Science in the deep sea

developed by school children and executed by scientists during a cruise

The purpose of a scientific experiment is to find answers for specific questions. Often an experiment lasts long, is very complicated and expensive. We present you in detail some of the experiments we conducted during previous expeditions and new experiments conducted during this SOI cruise in 2023.

Yeast Sees the Deep Sea (from a previous cruise)
Background: We know yeast because we use it to bake bread, to brew beer and to make wine and all this for already a few thousand years. However, that yeasts are living organisms was firstly described by Louis Pasteur (1822-1895) in his book “Études sur la bière“ (Studies about the beer). Yeasts are unicellular fungi, which grow to a size of 10 micrometer (a tenth part of a millimeter). Yeasts are heterotrophic that means they eat organic material (sugar, protein, fat) which is produced by other creatures. They use oxygen to break down sugar into water and carbon dioxide and they utilize the released energy for their metabolism. If there is no oxygen around, yeasts can live at least for some time and with less cell division. Then, the yeasts turn the sugar into the less energy rich ethyl alcohol (instead of water) and carbon dioxide. This is called fermentation. We utilize the carbon dioxide for example to let bread dough rise or to aerate beverage. The yeast itself provides us with vitamin B. Yeast extracts are used as flavor enhancer in food. In biotechnology sterile yeast extracts are used as culture media for other types of fungi or bacteria. Yeasts either reproduces by budding and cell division (asexual) or they produce spores (sexual).

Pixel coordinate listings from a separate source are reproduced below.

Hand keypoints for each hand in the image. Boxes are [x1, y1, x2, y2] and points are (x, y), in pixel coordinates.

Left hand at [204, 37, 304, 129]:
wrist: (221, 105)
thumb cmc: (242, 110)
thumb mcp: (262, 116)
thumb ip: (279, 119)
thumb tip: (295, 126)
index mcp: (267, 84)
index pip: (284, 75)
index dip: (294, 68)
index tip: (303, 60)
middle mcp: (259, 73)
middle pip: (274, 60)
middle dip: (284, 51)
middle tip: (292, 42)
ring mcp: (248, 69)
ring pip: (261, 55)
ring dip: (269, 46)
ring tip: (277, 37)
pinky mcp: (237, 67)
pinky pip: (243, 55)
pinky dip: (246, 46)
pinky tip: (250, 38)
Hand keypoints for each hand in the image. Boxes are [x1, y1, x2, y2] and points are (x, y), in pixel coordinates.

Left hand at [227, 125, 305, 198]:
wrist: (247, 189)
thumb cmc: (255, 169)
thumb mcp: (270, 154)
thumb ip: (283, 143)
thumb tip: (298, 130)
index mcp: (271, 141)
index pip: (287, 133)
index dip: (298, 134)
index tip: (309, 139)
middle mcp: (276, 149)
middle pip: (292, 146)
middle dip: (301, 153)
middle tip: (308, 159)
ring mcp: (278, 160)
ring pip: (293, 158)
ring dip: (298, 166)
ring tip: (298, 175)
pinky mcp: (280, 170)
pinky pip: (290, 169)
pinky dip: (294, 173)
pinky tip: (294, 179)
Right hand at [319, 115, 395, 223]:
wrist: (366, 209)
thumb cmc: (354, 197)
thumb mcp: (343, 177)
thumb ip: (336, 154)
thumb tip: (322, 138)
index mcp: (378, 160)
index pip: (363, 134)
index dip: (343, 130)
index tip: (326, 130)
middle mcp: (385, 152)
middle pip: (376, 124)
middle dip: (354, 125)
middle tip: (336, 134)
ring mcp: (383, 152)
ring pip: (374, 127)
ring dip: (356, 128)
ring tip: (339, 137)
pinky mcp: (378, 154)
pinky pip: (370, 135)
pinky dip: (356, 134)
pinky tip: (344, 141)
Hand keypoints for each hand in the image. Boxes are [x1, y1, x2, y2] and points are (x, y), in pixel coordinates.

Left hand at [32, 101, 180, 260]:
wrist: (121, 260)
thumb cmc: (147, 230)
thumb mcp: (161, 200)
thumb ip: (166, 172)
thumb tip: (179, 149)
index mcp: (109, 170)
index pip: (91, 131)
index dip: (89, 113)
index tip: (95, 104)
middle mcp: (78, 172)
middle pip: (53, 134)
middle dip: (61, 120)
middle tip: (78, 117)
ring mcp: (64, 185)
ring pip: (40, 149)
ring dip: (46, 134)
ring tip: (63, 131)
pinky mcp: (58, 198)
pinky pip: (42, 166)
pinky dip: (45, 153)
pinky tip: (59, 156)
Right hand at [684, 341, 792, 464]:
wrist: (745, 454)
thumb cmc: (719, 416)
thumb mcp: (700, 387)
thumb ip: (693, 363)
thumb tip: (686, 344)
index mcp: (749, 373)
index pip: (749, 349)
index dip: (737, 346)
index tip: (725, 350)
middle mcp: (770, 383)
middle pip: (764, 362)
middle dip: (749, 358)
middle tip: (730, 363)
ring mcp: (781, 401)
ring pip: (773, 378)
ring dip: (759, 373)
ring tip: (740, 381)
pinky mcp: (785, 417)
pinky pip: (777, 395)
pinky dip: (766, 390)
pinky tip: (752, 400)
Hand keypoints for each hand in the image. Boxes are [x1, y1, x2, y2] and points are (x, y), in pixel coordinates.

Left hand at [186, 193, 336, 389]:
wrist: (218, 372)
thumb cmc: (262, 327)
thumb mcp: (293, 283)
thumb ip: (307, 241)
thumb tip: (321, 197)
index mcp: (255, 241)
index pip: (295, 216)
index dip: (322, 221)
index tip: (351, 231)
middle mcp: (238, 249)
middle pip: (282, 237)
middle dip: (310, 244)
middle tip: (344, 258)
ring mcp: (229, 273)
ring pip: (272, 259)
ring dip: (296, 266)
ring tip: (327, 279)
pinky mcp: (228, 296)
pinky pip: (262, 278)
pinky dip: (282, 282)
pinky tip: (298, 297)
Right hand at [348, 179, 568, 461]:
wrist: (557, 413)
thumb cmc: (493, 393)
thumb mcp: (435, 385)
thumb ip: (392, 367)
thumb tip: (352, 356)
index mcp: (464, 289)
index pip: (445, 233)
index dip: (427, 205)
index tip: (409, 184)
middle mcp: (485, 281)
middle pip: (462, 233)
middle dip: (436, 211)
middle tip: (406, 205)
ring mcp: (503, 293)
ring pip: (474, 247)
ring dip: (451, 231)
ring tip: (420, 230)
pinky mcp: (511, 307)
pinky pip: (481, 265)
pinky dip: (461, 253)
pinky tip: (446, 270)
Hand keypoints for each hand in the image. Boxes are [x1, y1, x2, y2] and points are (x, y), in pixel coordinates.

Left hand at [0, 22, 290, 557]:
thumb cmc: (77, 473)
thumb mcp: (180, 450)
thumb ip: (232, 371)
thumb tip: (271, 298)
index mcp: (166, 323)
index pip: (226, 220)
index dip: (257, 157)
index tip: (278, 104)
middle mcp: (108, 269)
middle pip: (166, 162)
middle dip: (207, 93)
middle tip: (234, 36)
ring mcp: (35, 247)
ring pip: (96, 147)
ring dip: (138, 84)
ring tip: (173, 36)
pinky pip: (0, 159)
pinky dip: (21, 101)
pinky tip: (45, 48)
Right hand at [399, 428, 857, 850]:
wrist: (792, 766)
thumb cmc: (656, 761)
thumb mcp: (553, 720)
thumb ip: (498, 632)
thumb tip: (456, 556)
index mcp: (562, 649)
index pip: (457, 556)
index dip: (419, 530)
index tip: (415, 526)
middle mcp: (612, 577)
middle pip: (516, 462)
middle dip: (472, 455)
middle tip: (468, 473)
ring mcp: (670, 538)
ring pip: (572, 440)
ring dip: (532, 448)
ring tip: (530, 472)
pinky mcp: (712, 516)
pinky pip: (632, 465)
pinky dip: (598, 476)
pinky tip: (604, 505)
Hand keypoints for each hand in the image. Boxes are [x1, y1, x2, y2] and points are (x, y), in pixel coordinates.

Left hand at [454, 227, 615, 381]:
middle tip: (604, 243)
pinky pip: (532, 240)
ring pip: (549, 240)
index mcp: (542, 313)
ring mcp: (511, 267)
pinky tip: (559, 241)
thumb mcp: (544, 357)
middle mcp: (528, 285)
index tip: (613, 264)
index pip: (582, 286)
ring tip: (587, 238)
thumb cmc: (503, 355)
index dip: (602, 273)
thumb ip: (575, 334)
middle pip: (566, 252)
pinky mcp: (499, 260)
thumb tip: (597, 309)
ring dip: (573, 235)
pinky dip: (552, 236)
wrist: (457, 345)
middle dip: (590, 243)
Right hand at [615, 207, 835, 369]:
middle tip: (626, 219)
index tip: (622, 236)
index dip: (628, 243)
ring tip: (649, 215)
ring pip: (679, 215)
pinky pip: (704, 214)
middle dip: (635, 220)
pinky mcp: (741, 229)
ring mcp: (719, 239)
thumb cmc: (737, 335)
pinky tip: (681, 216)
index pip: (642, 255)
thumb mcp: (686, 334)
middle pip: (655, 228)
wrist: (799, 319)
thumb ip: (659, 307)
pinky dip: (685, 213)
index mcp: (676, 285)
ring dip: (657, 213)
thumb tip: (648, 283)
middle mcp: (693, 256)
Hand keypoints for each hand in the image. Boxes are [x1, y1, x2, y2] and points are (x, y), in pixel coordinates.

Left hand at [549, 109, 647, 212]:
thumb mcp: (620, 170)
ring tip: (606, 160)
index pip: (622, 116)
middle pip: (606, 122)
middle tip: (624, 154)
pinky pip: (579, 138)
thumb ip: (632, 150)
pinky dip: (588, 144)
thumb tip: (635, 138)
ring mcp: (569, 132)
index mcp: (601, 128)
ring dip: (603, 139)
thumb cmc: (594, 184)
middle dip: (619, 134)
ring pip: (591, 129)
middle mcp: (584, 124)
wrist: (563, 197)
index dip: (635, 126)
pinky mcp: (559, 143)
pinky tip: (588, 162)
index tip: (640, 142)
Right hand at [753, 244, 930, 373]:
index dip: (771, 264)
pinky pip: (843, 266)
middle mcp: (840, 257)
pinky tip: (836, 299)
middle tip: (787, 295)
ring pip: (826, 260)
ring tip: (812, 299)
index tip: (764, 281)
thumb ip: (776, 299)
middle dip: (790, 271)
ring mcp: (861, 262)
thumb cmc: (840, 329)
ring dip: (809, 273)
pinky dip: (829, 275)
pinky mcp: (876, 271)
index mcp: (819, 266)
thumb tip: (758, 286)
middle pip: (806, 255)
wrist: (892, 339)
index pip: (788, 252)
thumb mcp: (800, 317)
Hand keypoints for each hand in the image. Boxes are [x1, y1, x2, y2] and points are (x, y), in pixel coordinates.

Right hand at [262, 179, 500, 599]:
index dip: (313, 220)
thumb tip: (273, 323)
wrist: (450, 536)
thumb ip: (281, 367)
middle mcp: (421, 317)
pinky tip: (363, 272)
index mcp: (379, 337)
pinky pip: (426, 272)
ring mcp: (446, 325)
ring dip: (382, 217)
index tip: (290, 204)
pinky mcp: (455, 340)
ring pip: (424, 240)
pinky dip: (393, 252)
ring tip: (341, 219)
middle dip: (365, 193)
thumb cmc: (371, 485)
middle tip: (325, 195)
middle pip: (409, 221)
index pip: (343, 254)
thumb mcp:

Hypothesis: We hypothesized that yeast will survive in the deep sea, at least for some hours.

Material and Methods: We put bread dough containing living yeast into a container and mounted it outside of the submersible. The dive lasted 8 hours, the yeast was in a depth of 2500 meters for 5 hours. After the dive the ship’s cook made bread out the dough to see whether bread can be made of this dough indicating the yeast was surviving the pressure and cold conditions in the deep sea.

Yeast dough in open white container put into a blue plastic net and mounted to the outside of Alvin. After the dive we saw that the dough has increased in size a lot. Photographs: Bright lab.

Results: The cook took the dough that we recovered and immediately added flour to make bread. All of us tasted it and we found that it is not as airy and fluffily and as normal bread but it tasted like bread.

The ship’s cook made bread out the dough. Photographs: Bright lab

Conclusion: Yeast does not die because of the high pressure or darkness or low temperatures. At least not within 5 hours. Furthermore, the salty seawater does not harm the yeast.

We learned that plastic bags are not suitable as wrapping in the deep-sea, because they break. Moreover, the dough rose during the journey to the deep. Probably even several times and this is always bad for dough as the cook told us. The dough was relatively small when we took it out of the fridge. The outside temperature was already 25°C in the early morning. The water temperature at the surface was 28°C. This temperature continually decreases with increasing depth, but the yeast had enough time to become active when the bag was fixed to Alvin, during the descent and ascent of the submersible and during the recovery at the end of the dive.

The Styrofoam Experiment (from a previous cruise)

Background: Styrofoam is a synthetic material, brought onto the market by the German company BASF as early as 1951. The base materials are small pearls of Polystyrol, which is obtained from crude oil in a very complicated procedure. The pearls gets foamed with the aid of foaming agent and heat and gets turned into small pellets. These pellets can be forced out into almost any shape with heat and pressure. The complete Styrofoam comprises 98% air. It is very suitable as packing and insulation material. many items of daily life are made out of Styrofoam. For example, decorations and party cups.

Hypothesis: We hypothesized that Styrofoam cups change under pressure.

Material and Methods: To find out what happens with Styrofoam cups under pressure we took some of these cups with us into the depth. To keep their shapes, we stuff them tightly with paper towels. The submersible pilot fixed one of the cups on Alvin’s basket and aimed one camera at it, before the dive.

Results and Conclusion: The Styrofoam cups got considerably smaller under high pressure. This happened because the air got compressed when under pressure during the descent of the submersible. Note that liquids and solids do not get compressed with pressure, while gases react differently.

1. Cups after the after dive. 2. Comparison after and before dive. Photographs: Bright lab.